▶ [Task list]
1: In the text on CanDeal below, rewrite the passage that begins with "CanDeal is a" and ends with "TD Securities Inc.", replacing "Canadian Government Bonds" with "Government of Canada bonds".
2: Write a continuation of the CanDeal history that follows, starting after its last line.

[Extracted text — start]

Canadian online financial exchange

CanDeal is a Canadian online exchange for Canadian dollar debt securities. It provides institutional investors access to liquidity for Canadian Government Bonds and money market instruments. CanDeal has offices in Toronto and Montreal and is owned by Canada's Six Major Banks and TMX Group (equally as of 2018 compared to a previous ownership structure in which TMX owned 47%).

CanDeal became a member of the Investment Dealers Association of Canada, and was granted alternative trading system status by the Ontario Securities Commission on July 2, 2002.

==History==

- June 27, 2001 – CanDeal is created by founding shareholders BMO Nesbitt Burns, Basis100 inc., CIBC World Markets Inc., MoneyLine Network Inc., National Bank Financial Inc., RBC Dominion Securities Inc., Scotia Capital Inc. and TD Securities Inc.
- July 8, 2002 – TMX Group acquires a 40% stake in CanDeal.

[Extracted text — finish]
[Data section — start]

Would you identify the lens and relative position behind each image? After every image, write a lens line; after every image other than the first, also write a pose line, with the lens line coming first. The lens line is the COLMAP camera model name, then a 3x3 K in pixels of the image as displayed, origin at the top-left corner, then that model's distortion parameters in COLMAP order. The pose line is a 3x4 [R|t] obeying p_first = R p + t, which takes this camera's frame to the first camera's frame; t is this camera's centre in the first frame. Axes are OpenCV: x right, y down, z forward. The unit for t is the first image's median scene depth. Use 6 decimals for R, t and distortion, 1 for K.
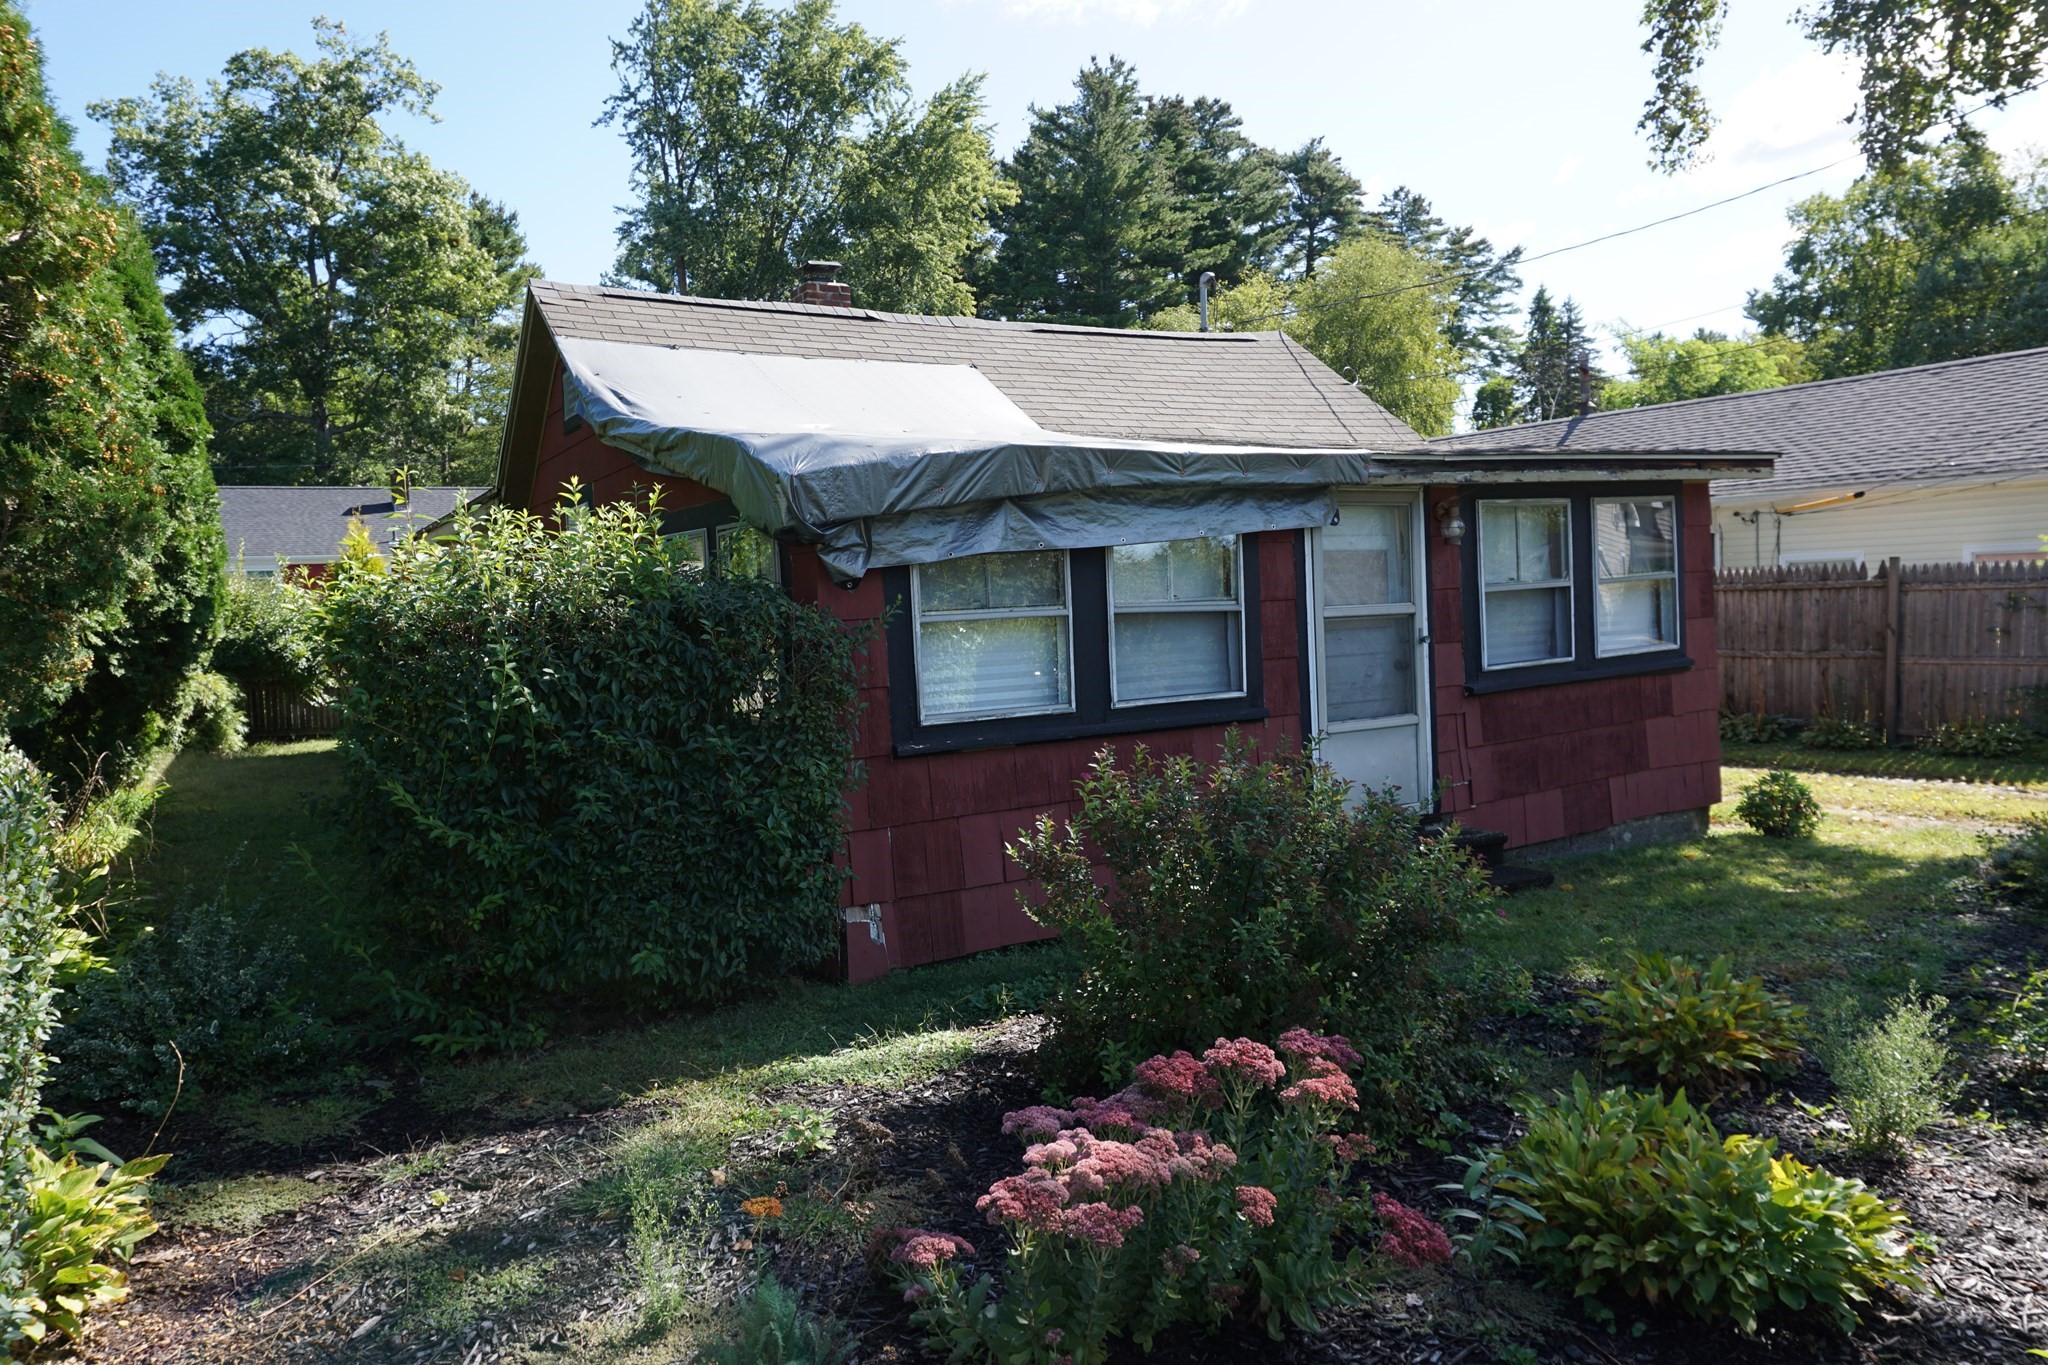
lens RADIAL K [[1372.3, 0, 1027.2], [0, 1372.3, 678.9], [0, 0, 1]] dist [-0.044693, 0.040006]
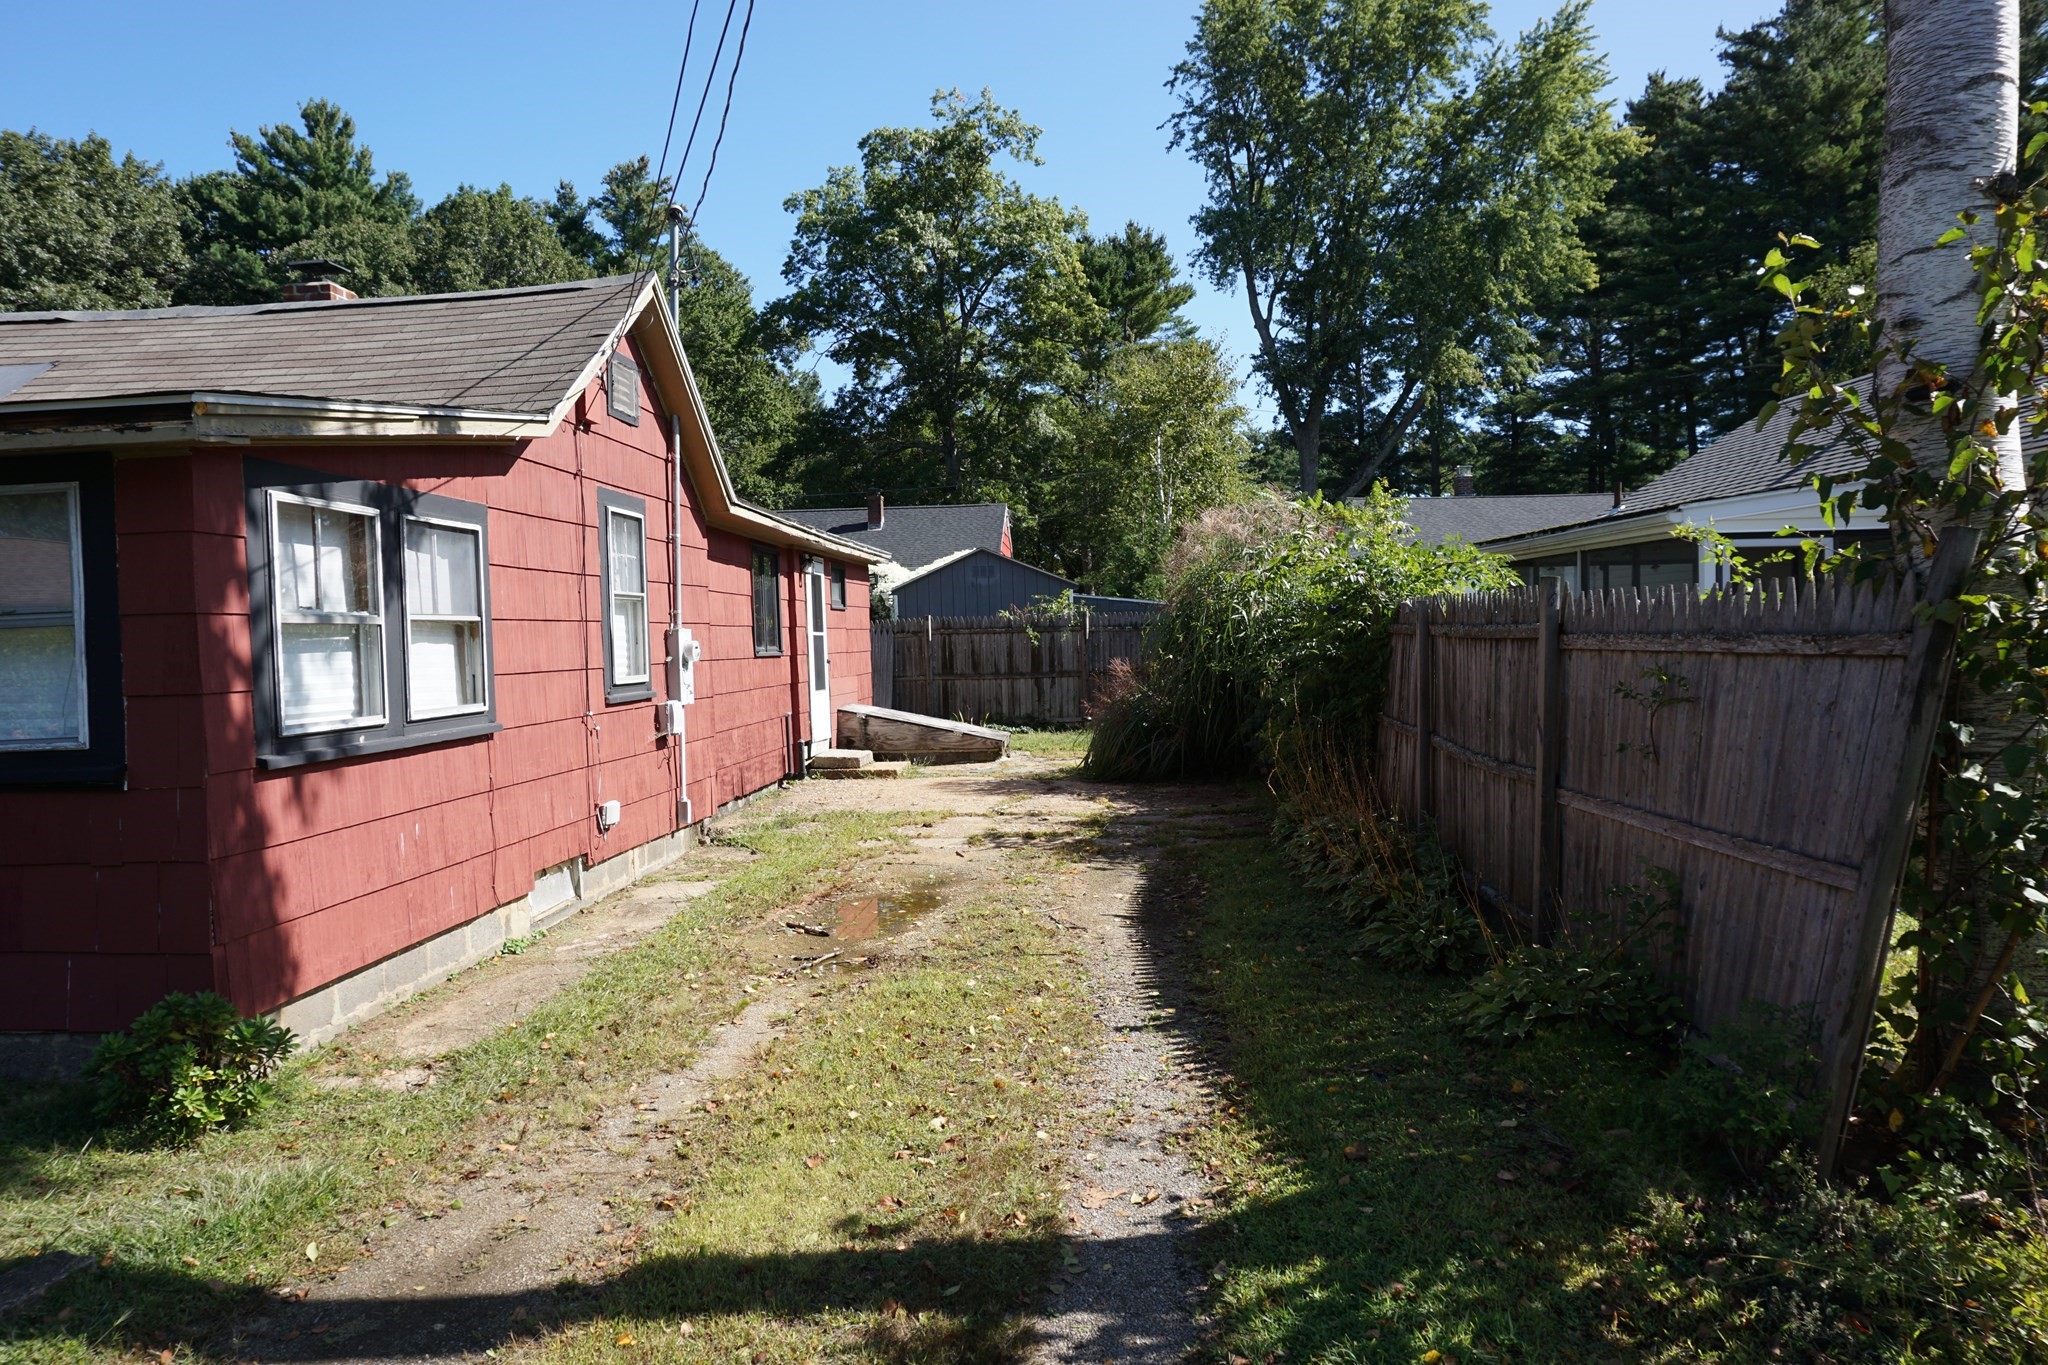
lens RADIAL K [[1372.3, 0, 1027.2], [0, 1372.3, 678.9], [0, 0, 1]] dist [-0.044693, 0.040006]
pose [[0.825520, 0.039469, -0.562991, 0.184314], [-0.043560, 0.999032, 0.006165, -0.012121], [0.562689, 0.019434, 0.826440, 0.122522]]
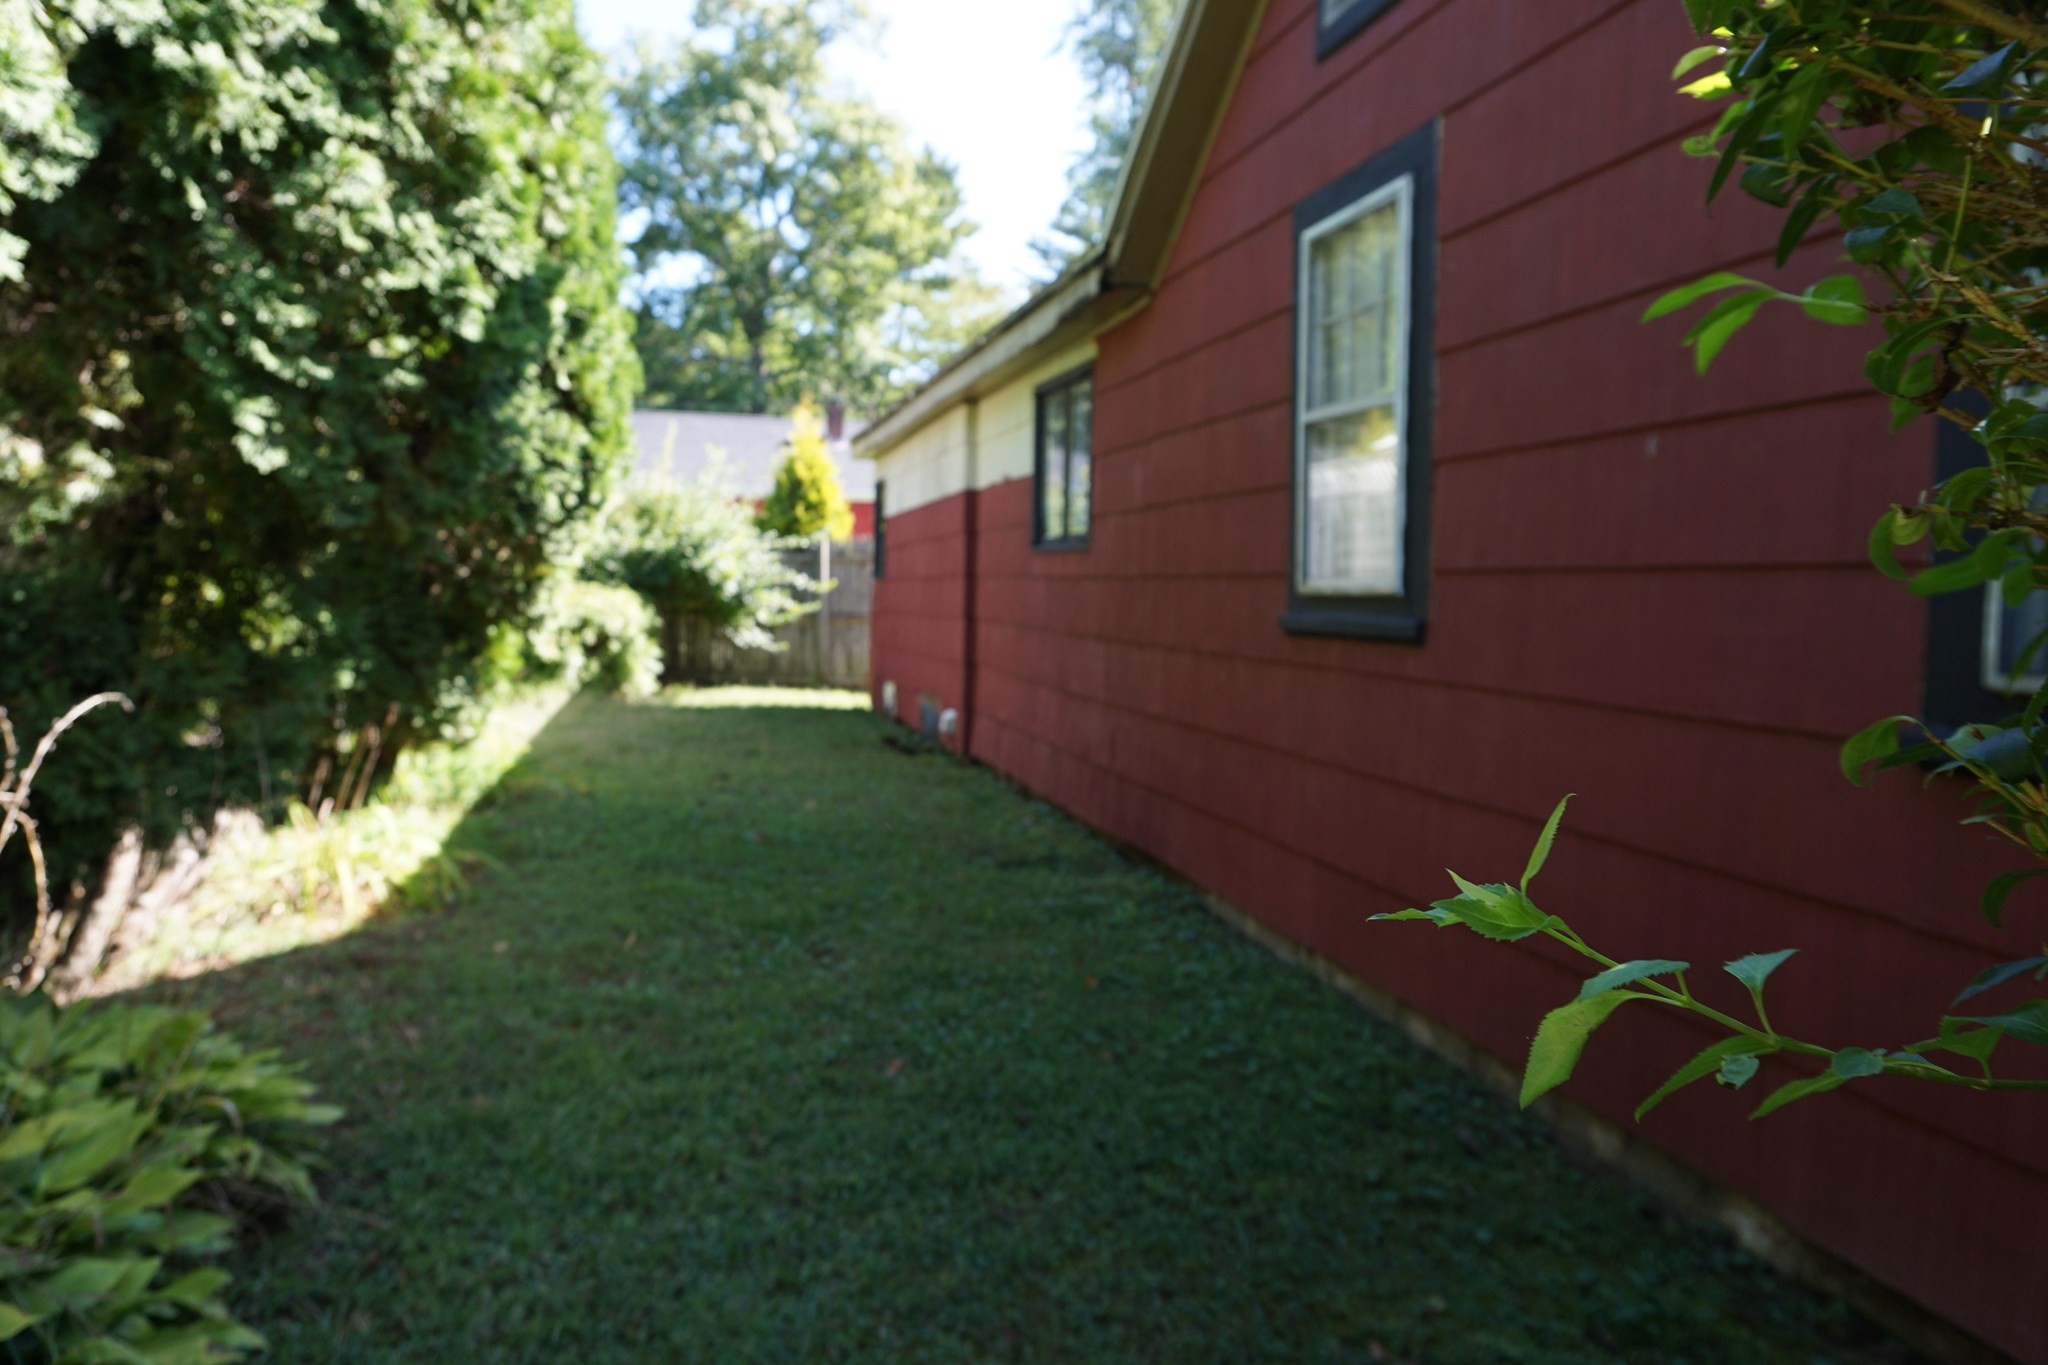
lens RADIAL K [[1372.3, 0, 1027.2], [0, 1372.3, 678.9], [0, 0, 1]] dist [-0.044693, 0.040006]
pose [[0.961347, 0.074331, -0.265117, -0.054938], [-0.071427, 0.997233, 0.020593, 0.004013], [0.265914, -0.000860, 0.963996, 0.100482]]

[Data section — finish]

▶ [Expected responses]
1:
CanDeal is a Canadian online exchange for Canadian dollar debt securities. It provides institutional investors access to liquidity for Government of Canada bonds and money market instruments. CanDeal has offices in Toronto and Montreal and is owned by Canada's Six Major Banks and TMX Group (equally as of 2018 compared to a previous ownership structure in which TMX owned 47%).

CanDeal became a member of the Investment Dealers Association of Canada, and was granted alternative trading system status by the Ontario Securities Commission on July 2, 2002.

==History==

- June 27, 2001 – CanDeal is created by founding shareholders BMO Nesbitt Burns, Basis100 inc., CIBC World Markets Inc., MoneyLine Network Inc., National Bank Financial Inc., RBC Dominion Securities Inc., Scotia Capital Inc. and TD Securities Inc.

2:
- September 10, 2002 – CanDeal executes its first trade.
- January 1, 2003 - CanDeal's founder Jayson Horner leaves TD Securities to become full-time President and CEO of CanDeal.
- February 11, 2003 – CanDeal purchases Basis100's equity interest along with the rights to BasisXchange in Canada.
- September 9, 2003 – CanDeal adds Provincial Bond issues to its marketplace.
- August 18, 2004 – Aggregate volume traded on CanDeal surpasses $100 billion.
- October 19, 2004 – CanDeal announces its single day trading volume surpasses C$1 billion.
- December 1, 2004 – CanDeal trades $10 billion in a single month.
- November 1, 2005 – CanDeal launches a new division, Revolution Trading, an electronic inter-dealer trading network.
- March 24, 2006 - CanDeal acquires Moneyline's shares.
- October 11, 2006 – CanDeal surpasses One-half Trillion in aggregate volume traded.
- August 8, 2007 – CanDeal announces that it has surpassed One Trillion Dollars in aggregate volume traded since inception.
- June 1, 2009 – CanDeal introduces butterfly trading to its marketplace.
- February 24, 2010 – CanDeal launches mobile fixed income pricing application for institutional professionals.
- July 7, 2010 – CanDeal Traded Volume Surpass $3 Trillion
- April 13, 2011 – CanDeal Volumes Surpass $4 Trillion; New Record Month and Quarter Set.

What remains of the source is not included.